Christie's conditional veto stakes out his position against the most contentious aspect of the bill, which would allow adoptees to find out the identities of their birth parents against the wishes of those parents. The veto came 45 days after the Legislature passed the bill - the deadline or Christie to take action.

"The decision of any biological parent to seek adoptive parents for a child is an enormously complicated choice, and the protections of anonymity can be a significant consideration when choosing adoption," Christie said in a statement.

As passed by the Legislature, the bill would have given future adoptees access to their original birth certificate - with the names of their birth parents - once they turn 18. Although birth parents could list their preference not to be contacted by the child they surrendered, adoptees wouldn't have been required to respect the preference.

Parents who gave children up for adoption prior to passage of the bill would have had one year to opt out and have their names redacted from the certificate.

"I am disappointed, because I think the changes he wants treat adult children like they were little kids," Sen.

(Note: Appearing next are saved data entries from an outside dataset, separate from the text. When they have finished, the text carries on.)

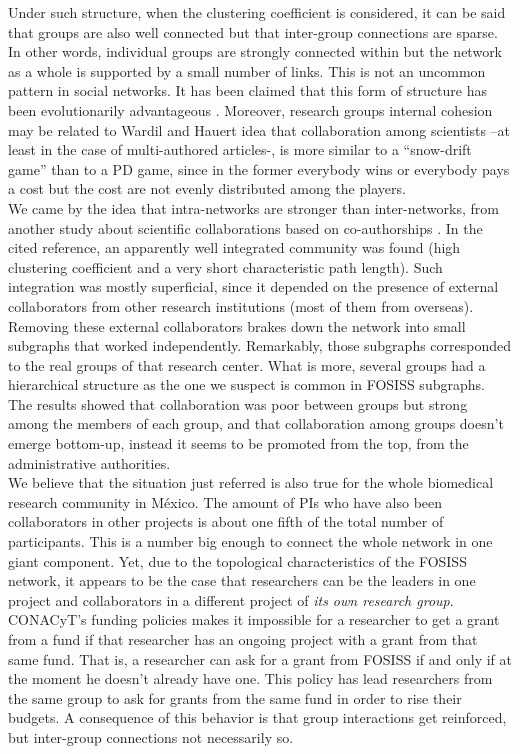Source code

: \documentclass{bmcart}
\begin{document}
Under such structure, when the clustering coefficient is considered, it can be
said that groups are also well connected but that inter-group connections are
sparse. In other words, individual groups are strongly connected within but the
network as a whole is supported by a small number of links. {\color{red}This is
  not an uncommon pattern in social networks. It has been claimed that this form
  of structure has been evolutionarily advantageous
  \cite{Turchin:2015}. Moreover, research groups internal cohesion may be
related to Wardil and Hauert idea that collaboration among scientists --at least
in the case of multi-authored articles-, is more similar to a ``snow-drift
game'' than to a PD game, since in the former everybody wins or everybody pays a
cost but the cost are not evenly distributed among the players.}\\

We came by the idea that intra-networks are stronger than inter-networks, from
another study about scientific collaborations based on co-authorships 
\cite{HernandezLemus:2013}. In the cited reference, an apparently well
integrated community was found (high clustering coefficient and a very short
characteristic path length). Such integration was mostly superficial, since it
depended on the presence of external collaborators from other research
institutions (most of them from overseas).  Removing these external
collaborators brakes down the network into small subgraphs that worked
independently. Remarkably, those subgraphs corresponded to the real groups of
that research center.  What is more, several groups had a hierarchical structure
as the one we suspect is common in FOSISS subgraphs. The results showed that
collaboration was poor between groups but strong among the members of each
group, and that collaboration among groups doesn't emerge bottom-up, instead it
seems to be promoted from the top, from the administrative
authorities.\\

We believe that the situation just referred is also true for the whole
biomedical research community in M\'exico. The amount of PIs who have also been
collaborators in other projects is about one fifth of the total number of
participants.  This is a number big enough to connect the whole network in one
giant component. Yet, due to the topological characteristics of the FOSISS
network, it appears to be the case that researchers can be the leaders in one
project and collaborators in a different project of \emph{its own research
  group}. CONACyT's funding policies makes it impossible for a researcher to get
a grant from a fund if that researcher has an ongoing project with a grant from
that same fund. That is, a researcher can ask for a grant from FOSISS if and
only if at the moment he doesn't already have one.  This policy has lead
researchers from the same group to ask for grants from the same fund in order to
rise their budgets. A consequence of this behavior is that group interactions
get reinforced, but inter-group connections not necessarily so.\\
\end{document}
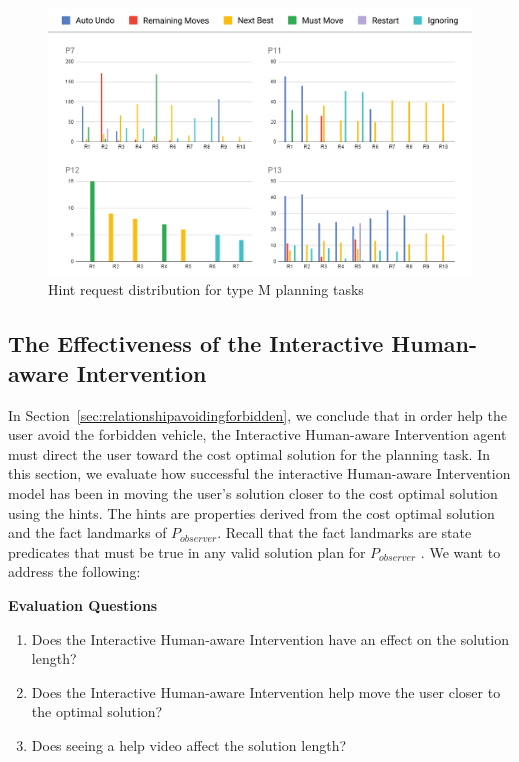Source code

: \begin{figure}[tpb]
  \centering
\includegraphics[width=\columnwidth]{img/requesttypem.png}
  \caption{Hint request distribution for type M planning tasks}
  \label{fig:requesttypem}
\end{figure}

\subsection{The Effectiveness of the Interactive Human-aware Intervention}
In Section~\ref{sec:relationshipavoidingforbidden}, we conclude that in order help the user avoid the forbidden vehicle, the Interactive Human-aware Intervention agent must direct the user toward the cost optimal solution for the planning task.
In this section, we evaluate how successful the interactive Human-aware Intervention model has been in moving the user's solution closer to the cost optimal solution using the hints.
The hints are properties derived from the cost optimal solution and the fact landmarks of $P_{observer}$.
Recall that the fact landmarks are state predicates that must be true in any valid solution plan for $P_{observer}$ \cite{hoffman2004lm}.
We want to address the following:

\textbf{Evaluation Questions}
\begin{enumerate}
\item Does the Interactive Human-aware Intervention have an effect on the solution length?
\item Does the Interactive Human-aware Intervention help move the user closer to the optimal solution?
\item Does seeing a help video affect the solution length?
\end{enumerate}

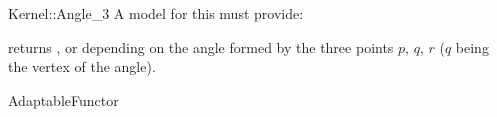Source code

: \begin{ccRefFunctionObjectConcept}{Kernel::Angle_3}
A model for this must provide:


{returns ,  or  depending
on the angle formed by the three points $p$, $q$, $r$ ($q$ being the vertex of
the angle).}

\ccRefines
AdaptableFunctor

\ccSeeAlso
{} \\

\end{ccRefFunctionObjectConcept}

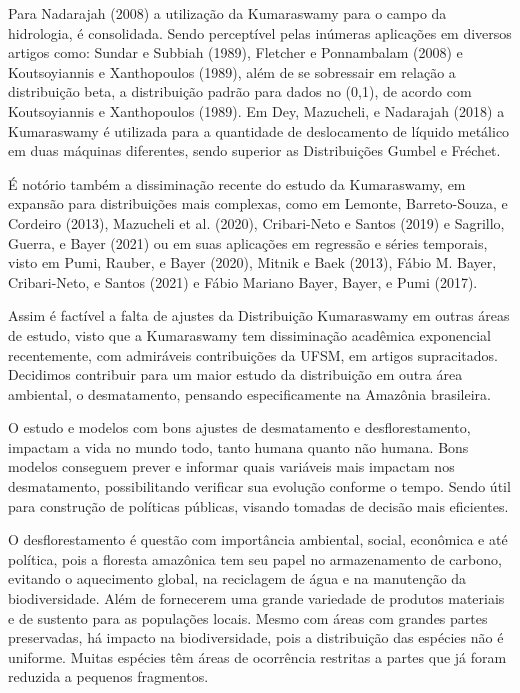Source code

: \documentclass[
]{article}
\begin{document}
Para Nadarajah (2008) a utilização da Kumaraswamy para o campo da
hidrologia, é consolidada. Sendo perceptível pelas inúmeras aplicações
em diversos artigos como: Sundar e Subbiah (1989), Fletcher e
Ponnambalam (2008) e Koutsoyiannis e Xanthopoulos (1989), além de se
sobressair em relação a distribuição beta, a distribuição padrão para
dados no (0,1), de acordo com Koutsoyiannis e Xanthopoulos (1989). Em
Dey, Mazucheli, e Nadarajah (2018) a Kumaraswamy é utilizada para a
quantidade de deslocamento de líquido metálico em duas máquinas
diferentes, sendo superior as Distribuições Gumbel e Fréchet.

É notório também a dissiminação recente do estudo da Kumaraswamy, em
expansão para distribuições mais complexas, como em Lemonte,
Barreto-Souza, e Cordeiro (2013), Mazucheli et al. (2020), Cribari-Neto
e Santos (2019) e Sagrillo, Guerra, e Bayer (2021) ou em suas aplicações
em regressão e séries temporais, visto em Pumi, Rauber, e Bayer (2020),
Mitnik e Baek (2013), Fábio M. Bayer, Cribari-Neto, e Santos (2021) e
Fábio Mariano Bayer, Bayer, e Pumi (2017).

Assim é factível a falta de ajustes da Distribuição Kumaraswamy em
outras áreas de estudo, visto que a Kumaraswamy tem dissiminação
acadêmica exponencial recentemente, com admiráveis contribuições da
UFSM, em artigos supracitados. Decidimos contribuir para um maior estudo
da distribuição em outra área ambiental, o desmatamento, pensando
especificamente na Amazônia brasileira.

O estudo e modelos com bons ajustes de desmatamento e desflorestamento,
impactam a vida no mundo todo, tanto humana quanto não humana. Bons
modelos conseguem prever e informar quais variáveis mais impactam nos
desmatamento, possibilitando verificar sua evolução conforme o tempo.
Sendo útil para construção de políticas públicas, visando tomadas de
decisão mais eficientes.

O desflorestamento é questão com importância ambiental, social,
econômica e até política, pois a floresta amazônica tem seu papel no
armazenamento de carbono, evitando o aquecimento global, na reciclagem
de água e na manutenção da biodiversidade. Além de fornecerem uma grande
variedade de produtos materiais e de sustento para as populações locais.
Mesmo com áreas com grandes partes preservadas, há impacto na
biodiversidade, pois a distribuição das espécies não é uniforme. Muitas
espécies têm áreas de ocorrência restritas a partes que já foram
reduzida a pequenos fragmentos.
\end{document}
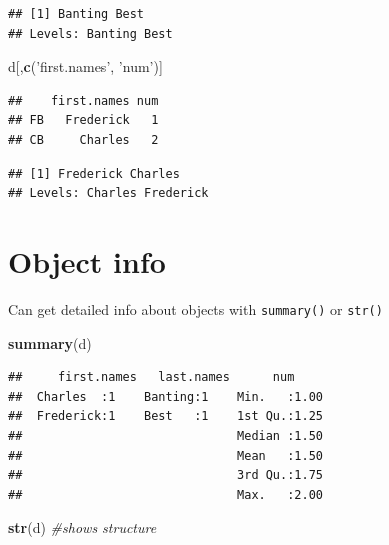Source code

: \documentclass[]{article}
\newenvironment{Shaded}{\begin{snugshade}}{\end{snugshade}}
\newcommand{\KeywordTok}[1]{\textcolor[rgb]{0.13,0.29,0.53}{\textbf{#1}}}
\newcommand{\StringTok}[1]{\textcolor[rgb]{0.31,0.60,0.02}{#1}}
\newcommand{\CommentTok}[1]{\textcolor[rgb]{0.56,0.35,0.01}{\textit{#1}}}
\newcommand{\OperatorTok}[1]{\textcolor[rgb]{0.81,0.36,0.00}{\textbf{#1}}}
\newcommand{\NormalTok}[1]{#1}
\begin{document}
\begin{verbatim}
## [1] Banting Best   
## Levels: Banting Best
\end{verbatim}

\begin{Shaded}
\begin{Highlighting}[]
\NormalTok{d[,}\KeywordTok{c}\NormalTok{(}\StringTok{'first.names'}\NormalTok{, }\StringTok{'num'}\NormalTok{)]}
\end{Highlighting}
\end{Shaded}

\begin{verbatim}
##    first.names num
## FB   Frederick   1
## CB     Charles   2
\end{verbatim}

\begin{Shaded}
\end{Shaded}

\begin{verbatim}
## [1] Frederick Charles  
## Levels: Charles Frederick
\end{verbatim}

\section{Object info}\label{object-info}

Can get detailed info about objects with \texttt{summary()} or
\texttt{str()}

\begin{Shaded}
\begin{Highlighting}[]
\KeywordTok{summary}\NormalTok{(d)}
\end{Highlighting}
\end{Shaded}

\begin{verbatim}
##     first.names   last.names      num      
##  Charles  :1    Banting:1    Min.   :1.00  
##  Frederick:1    Best   :1    1st Qu.:1.25  
##                              Median :1.50  
##                              Mean   :1.50  
##                              3rd Qu.:1.75  
##                              Max.   :2.00
\end{verbatim}

\begin{Shaded}
\begin{Highlighting}[]
\KeywordTok{str}\NormalTok{(d) }\CommentTok{#shows structure}
\end{Highlighting}
\end{Shaded}
\end{document}
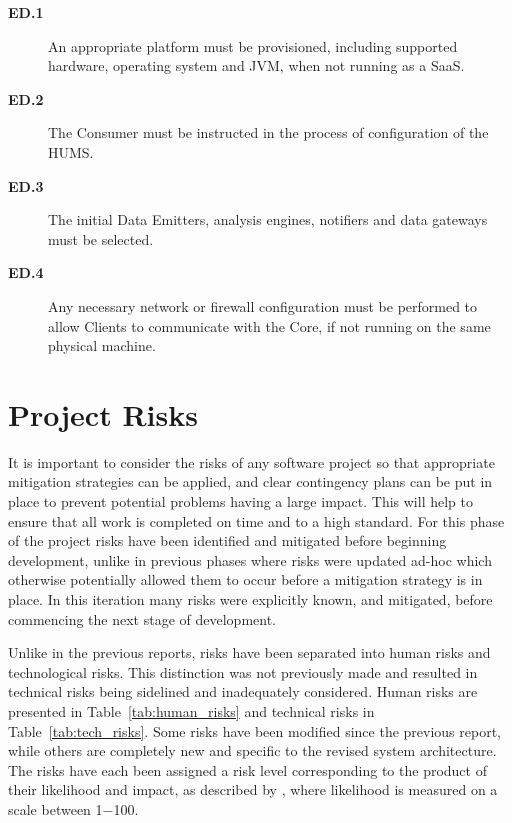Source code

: \documentclass[10pt,a4paper]{article}
\newcommand{\ed}[1]{\textcolor{reqColor}{\textbf{ED.#1}}}
\begin{document}
 \begin{description}
 \item[\ed{1}] An appropriate platform must be provisioned, including supported hardware, operating system and JVM, when not running as a SaaS.
 \item[\ed{2}] The Consumer must be instructed in the process of configuration of the HUMS.
 \item[\ed{3}] The initial Data Emitters, analysis engines, notifiers and data gateways must be selected.
 \item[\ed{4}] Any necessary network or firewall configuration must be performed to allow Clients to communicate with the Core, if not running on the same physical machine.
 \end{description}


\section{Project Risks}
\label{sec:risks}
It is important to consider the risks of any software project so that appropriate mitigation strategies can be applied, and clear contingency plans can be put in place to prevent potential problems having a large impact. This will help to ensure that all work is completed on time and to a high standard. For this phase of the project risks have been identified and mitigated before beginning development, unlike in previous phases where risks were updated ad-hoc which otherwise potentially allowed them to occur before a mitigation strategy is in place. In this iteration many risks were explicitly known, and mitigated, before commencing the next stage of development.

Unlike in the previous reports, risks have been separated into human risks and technological risks. This distinction was not previously made and resulted in technical risks being sidelined and inadequately considered. Human risks are presented in Table~\ref{tab:human_risks} and technical risks in Table~\ref{tab:tech_risks}. Some risks have been modified since the previous report, while others are completely new and specific to the revised system architecture. The risks have each been assigned a risk level corresponding to the product of their likelihood and impact, as described by \cite{risks}, where likelihood is measured on a scale between 1$-$100.
\end{document}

Joseph Vitale, one of the bill's sponsors, told The Associated Press. "The conditional veto places roadblocks to the identification that shouldn't be in their way."

Christie's changes are twofold:

- People put up for adoption years ago would be able to use agency-provided intermediaries to search for parents and request their consent to share their information with the adoptees. If the intermediaries can't locate the birth parents in one year, adoptees would be given access to their original birth certificates, with the names of their parents included.

But if parents are located and say no, adoptees would be denied access. In that situation, parents would still be required to provide family medical histories, which health advocates say are important for screening for genetic illnesses.

- For future adoptions, parents would be required to state their contact preferences at the time of adoption, and adoptees would be required to respect them.

The adoption records bill, which meandered back and forth between the state Senate and General Assembly in various forms for more than 30 years, finally passed on May 9. It had been fought by an unlikely alliance between legal groups who say it violates privacy concerns and anti-abortion advocates who fear it will encourage women facing unplanned pregnancies to choose abortion instead of adoption.

"This appears to be a win-win compromise that takes into account the rights and desires of all parties in adoptions," said Marie Tasy, executive director of New Jersey Right to Life.